Directions: Set the data down exactly as it stands, and keep its pictures out.

Entries provided:
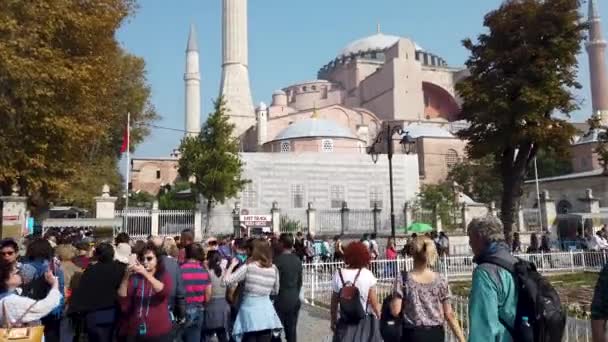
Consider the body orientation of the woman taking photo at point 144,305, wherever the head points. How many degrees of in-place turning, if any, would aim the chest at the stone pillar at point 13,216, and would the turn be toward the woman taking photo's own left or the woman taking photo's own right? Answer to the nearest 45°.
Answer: approximately 135° to the woman taking photo's own right

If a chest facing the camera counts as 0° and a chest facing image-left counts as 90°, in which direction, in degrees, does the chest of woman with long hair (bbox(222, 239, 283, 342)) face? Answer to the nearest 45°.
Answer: approximately 180°

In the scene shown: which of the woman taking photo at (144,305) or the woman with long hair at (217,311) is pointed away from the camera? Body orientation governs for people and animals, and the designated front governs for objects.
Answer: the woman with long hair

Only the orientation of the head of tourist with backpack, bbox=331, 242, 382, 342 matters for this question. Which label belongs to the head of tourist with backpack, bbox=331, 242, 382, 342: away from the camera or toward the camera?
away from the camera

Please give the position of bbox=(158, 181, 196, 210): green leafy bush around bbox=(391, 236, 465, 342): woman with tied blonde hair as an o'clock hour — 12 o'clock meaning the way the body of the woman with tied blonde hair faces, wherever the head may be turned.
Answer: The green leafy bush is roughly at 11 o'clock from the woman with tied blonde hair.

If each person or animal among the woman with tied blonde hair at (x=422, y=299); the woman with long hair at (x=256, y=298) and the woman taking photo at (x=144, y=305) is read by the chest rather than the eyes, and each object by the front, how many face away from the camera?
2

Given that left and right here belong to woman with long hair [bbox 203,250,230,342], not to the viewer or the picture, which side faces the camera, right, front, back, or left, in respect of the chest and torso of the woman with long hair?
back

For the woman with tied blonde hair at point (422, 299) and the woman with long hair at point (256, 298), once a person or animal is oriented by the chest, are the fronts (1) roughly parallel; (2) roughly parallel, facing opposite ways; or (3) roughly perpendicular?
roughly parallel

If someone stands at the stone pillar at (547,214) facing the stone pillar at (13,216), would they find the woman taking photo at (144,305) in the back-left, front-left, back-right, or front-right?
front-left

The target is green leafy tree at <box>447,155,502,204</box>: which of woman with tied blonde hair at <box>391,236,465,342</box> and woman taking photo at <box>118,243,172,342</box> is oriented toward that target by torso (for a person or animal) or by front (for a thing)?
the woman with tied blonde hair

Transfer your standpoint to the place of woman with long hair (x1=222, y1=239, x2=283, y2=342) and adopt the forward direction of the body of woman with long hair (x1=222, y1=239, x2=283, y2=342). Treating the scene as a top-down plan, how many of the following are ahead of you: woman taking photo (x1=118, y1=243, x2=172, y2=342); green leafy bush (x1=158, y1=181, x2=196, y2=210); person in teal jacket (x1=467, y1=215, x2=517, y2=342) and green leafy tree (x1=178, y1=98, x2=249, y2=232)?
2

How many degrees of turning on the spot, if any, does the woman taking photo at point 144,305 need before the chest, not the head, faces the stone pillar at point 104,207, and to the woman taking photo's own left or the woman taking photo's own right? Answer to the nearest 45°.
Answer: approximately 135° to the woman taking photo's own right

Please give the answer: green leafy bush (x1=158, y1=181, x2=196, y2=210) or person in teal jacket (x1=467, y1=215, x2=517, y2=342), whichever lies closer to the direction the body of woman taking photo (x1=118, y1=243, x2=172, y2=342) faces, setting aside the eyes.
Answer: the person in teal jacket

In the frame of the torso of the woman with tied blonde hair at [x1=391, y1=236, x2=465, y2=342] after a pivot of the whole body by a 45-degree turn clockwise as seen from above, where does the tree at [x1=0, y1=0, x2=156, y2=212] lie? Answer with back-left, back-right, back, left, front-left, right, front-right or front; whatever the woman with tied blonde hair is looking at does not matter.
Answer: left

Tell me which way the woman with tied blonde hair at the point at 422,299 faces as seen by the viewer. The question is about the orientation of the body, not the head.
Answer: away from the camera

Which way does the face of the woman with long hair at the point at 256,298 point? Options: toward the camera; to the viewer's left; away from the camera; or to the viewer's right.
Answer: away from the camera

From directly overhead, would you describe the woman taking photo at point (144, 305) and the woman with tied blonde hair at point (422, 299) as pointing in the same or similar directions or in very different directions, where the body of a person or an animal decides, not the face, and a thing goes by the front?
very different directions
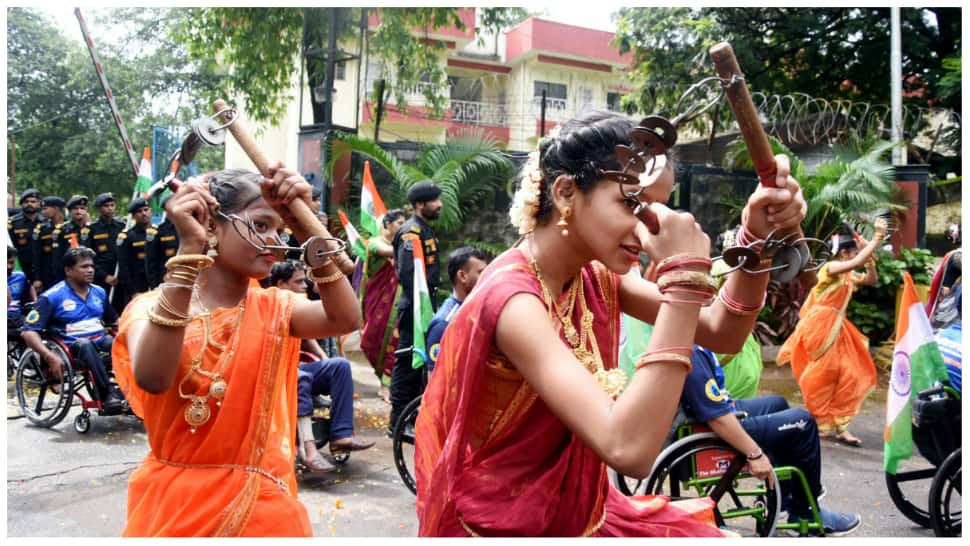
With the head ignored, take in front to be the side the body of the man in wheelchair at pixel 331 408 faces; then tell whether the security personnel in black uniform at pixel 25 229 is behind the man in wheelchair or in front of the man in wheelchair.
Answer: behind

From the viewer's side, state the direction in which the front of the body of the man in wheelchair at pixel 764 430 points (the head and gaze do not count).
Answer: to the viewer's right

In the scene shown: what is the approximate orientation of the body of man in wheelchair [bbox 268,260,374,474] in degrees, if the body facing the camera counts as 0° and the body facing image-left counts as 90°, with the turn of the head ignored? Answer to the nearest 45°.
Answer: approximately 315°

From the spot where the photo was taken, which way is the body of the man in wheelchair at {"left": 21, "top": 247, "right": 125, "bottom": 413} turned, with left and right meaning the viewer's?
facing the viewer and to the right of the viewer

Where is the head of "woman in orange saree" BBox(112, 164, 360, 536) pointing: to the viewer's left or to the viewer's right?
to the viewer's right
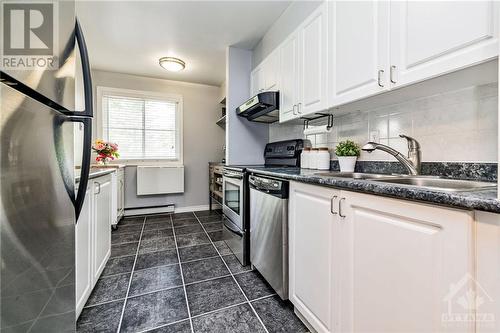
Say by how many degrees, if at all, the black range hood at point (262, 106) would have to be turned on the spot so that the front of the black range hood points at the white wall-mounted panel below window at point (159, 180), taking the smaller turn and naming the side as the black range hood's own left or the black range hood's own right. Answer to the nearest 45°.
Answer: approximately 90° to the black range hood's own right

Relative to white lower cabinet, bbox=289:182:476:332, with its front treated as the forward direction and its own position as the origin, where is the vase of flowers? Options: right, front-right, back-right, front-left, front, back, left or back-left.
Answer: front-right

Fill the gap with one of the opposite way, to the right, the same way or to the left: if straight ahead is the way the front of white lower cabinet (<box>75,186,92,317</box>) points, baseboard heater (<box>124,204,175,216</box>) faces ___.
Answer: to the right

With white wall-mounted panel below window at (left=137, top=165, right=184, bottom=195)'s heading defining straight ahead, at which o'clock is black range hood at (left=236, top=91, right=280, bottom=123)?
The black range hood is roughly at 11 o'clock from the white wall-mounted panel below window.

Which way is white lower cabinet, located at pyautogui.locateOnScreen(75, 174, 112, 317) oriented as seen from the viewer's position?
to the viewer's right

Expected answer:
Consider the body orientation of the woman taking photo at point 144,305, wherever the head points. How many degrees of in-place turning, if any, would aim the chest at the stone pillar at point 13,216, and would the turn be toward the woman taking photo's own left or the woman taking photo's own right? Answer to the nearest 45°.
Answer: approximately 135° to the woman taking photo's own right

If a chest facing the camera counts as 0° and a chest facing image-left counts as 90°, in which direction, in degrees, does the chest of woman with long hair (bbox(222, 239, 283, 342)) face? Answer to the nearest 45°.
Answer: approximately 180°

In the scene shown: which of the woman taking photo at (144,305) or the woman with long hair at (217,311) is pointed away from the camera? Body orientation governs for people and animals, and the designated front governs for objects.
Answer: the woman with long hair

Only the orientation of the head of tourist with backpack, bbox=331, 242, 382, 342 matters for this question. Which label belongs to the head of tourist with backpack, bbox=331, 242, 382, 342: away from the camera or toward the camera?
away from the camera

Please give the position of bbox=(158, 181, 196, 210): green leafy bush around bbox=(391, 236, 465, 342): woman with tied blonde hair as an o'clock hour — 12 o'clock meaning the way the body of the woman with tied blonde hair faces, wherever the head may be turned.
Answer: The green leafy bush is roughly at 11 o'clock from the woman with tied blonde hair.

If each person or animal among the woman with tied blonde hair at (x=422, y=299); the woman with long hair at (x=256, y=298) and the woman taking photo at (x=144, y=305) is read by the chest rather than the eyes, and each object by the front, how many face away from the camera?
2

Given that left and right here belong to woman with long hair [bbox 203,250,230,342], not to the viewer or the picture, which side faces the camera, right, front, back, or left, in respect of the chest and torso of the woman with long hair?
back

For the woman with tied blonde hair at point (422, 299) and the woman with long hair at point (256, 298), once a person or animal is oriented by the chest, are the fronts (1) roughly parallel; (2) roughly parallel, facing opposite ways; or (3) roughly perpendicular?
roughly parallel

If someone stands at the stone pillar at (547,214) facing the stone pillar at (13,216), would they find the woman taking photo at (144,305) in the back-left, front-left, back-right, or front-right?
front-left

The target is green leafy tree at <box>447,155,502,204</box>: which of woman with tied blonde hair at <box>391,236,465,342</box> and woman taking photo at <box>118,243,172,342</box> is oriented toward that target by torso (for a person or animal) or by front (for a thing)?
the woman with tied blonde hair

Transfer your standpoint to the place of woman with long hair (x1=222, y1=239, x2=283, y2=342) and adopt the forward direction of the body of woman with long hair (x1=222, y1=239, x2=283, y2=342). Treating the scene as a top-down plan, how many of the following are ahead of you: woman taking photo (x1=118, y1=243, x2=172, y2=342); green leafy bush (x1=158, y1=181, x2=196, y2=210); person in teal jacket (x1=467, y1=215, x2=517, y2=342) and green leafy tree (x1=178, y1=98, x2=249, y2=232)?
2

How many degrees of turning on the spot, if any, does the woman taking photo at point 144,305 need before the chest, not the head, faces the stone pillar at point 104,207, and to the woman taking photo's own left or the woman taking photo's own right? Answer to the nearest 45°.
Answer: approximately 135° to the woman taking photo's own right

Please give the answer: green leafy bush (x1=158, y1=181, x2=196, y2=210) or person in teal jacket (x1=467, y1=215, x2=517, y2=342), whichever lies closer to the direction the body of woman taking photo (x1=118, y1=243, x2=172, y2=342) faces, setting aside the eyes.
Answer: the person in teal jacket

In the frame of the torso of the woman with tied blonde hair at [x1=391, y1=236, x2=465, y2=342] after a pivot of the whole body by a 45-degree turn clockwise as seen from above, where does the tree at [x1=0, y1=0, x2=156, y2=212] lie? Answer with back-left, back-right, back, left, front-left, right, front-right or front; whatever the woman with tied blonde hair is looking at does not matter.
Answer: left

Tell me which way the woman with tied blonde hair at the point at 422,299 faces as seen by the viewer. The question is about the orientation of the body, not the head.
Answer: away from the camera

Which way does the face of the woman with long hair at the point at 256,298 point? Options: toward the camera; to the viewer's left; away from the camera; or to the viewer's right.
Answer: away from the camera

From directly overhead, would you describe the woman taking photo at point (144, 305) and the woman with tied blonde hair at point (422, 299) as pointing in the same or similar directions or in very different directions, where the body of a person or an animal decides, not the face, and a thing goes by the front?
very different directions
With the head ignored, take in front to be the side the body of the man in wheelchair at pixel 331 408 faces; then tell whether the security personnel in black uniform at pixel 25 229 is behind the man in wheelchair or in front of the man in wheelchair.
Answer: behind

From the viewer's side, state the direction in which the front of the body of the man in wheelchair at pixel 764 430 points (the head and gaze do not count).
Answer: to the viewer's right

In the scene shown: what is the approximate orientation of the body of man in wheelchair [bbox 268,260,374,474] in degrees, if the body facing the camera counts as 0° and the body facing image-left counts as 90°, with the turn of the head ignored? Answer to the nearest 45°.
Answer: approximately 315°

From the spot where the photo was taken, which way is the body of the man in wheelchair at {"left": 21, "top": 247, "right": 125, "bottom": 413} turned, with left and right meaning the viewer's?
facing the viewer and to the right of the viewer

Where is the head of "woman in orange saree" BBox(112, 164, 360, 536) pointing: to the viewer's left or to the viewer's right?
to the viewer's right
Say by how many degrees, if at all, the black range hood at point (262, 106) would have to be turned on the spot so that the front of the black range hood points at the white wall-mounted panel below window at point (159, 180), taking the smaller turn and naming the side as the black range hood's own left or the black range hood's own right. Answer to the nearest 45°.
Answer: approximately 90° to the black range hood's own right

Relative to white lower cabinet, bbox=289:182:476:332, with its front treated as the forward direction and its own position as the origin, where is the vase of flowers? Options: right, front-right, back-right, front-left, front, back, left or back-left.
Answer: front-right

Fill the gap with one of the opposite way, to the right, the same way or to the left: if straight ahead is the way the front of white lower cabinet (<box>75,186,92,317</box>) points, baseboard heater (<box>124,204,175,216</box>) faces ___.
Answer: to the right

With white wall-mounted panel below window at (left=137, top=165, right=184, bottom=195)'s heading defining straight ahead, at which o'clock is black range hood at (left=236, top=91, right=280, bottom=123)?
The black range hood is roughly at 11 o'clock from the white wall-mounted panel below window.

Which way is white lower cabinet, located at pyautogui.locateOnScreen(75, 174, 112, 317) oriented as seen from the viewer's position?
to the viewer's right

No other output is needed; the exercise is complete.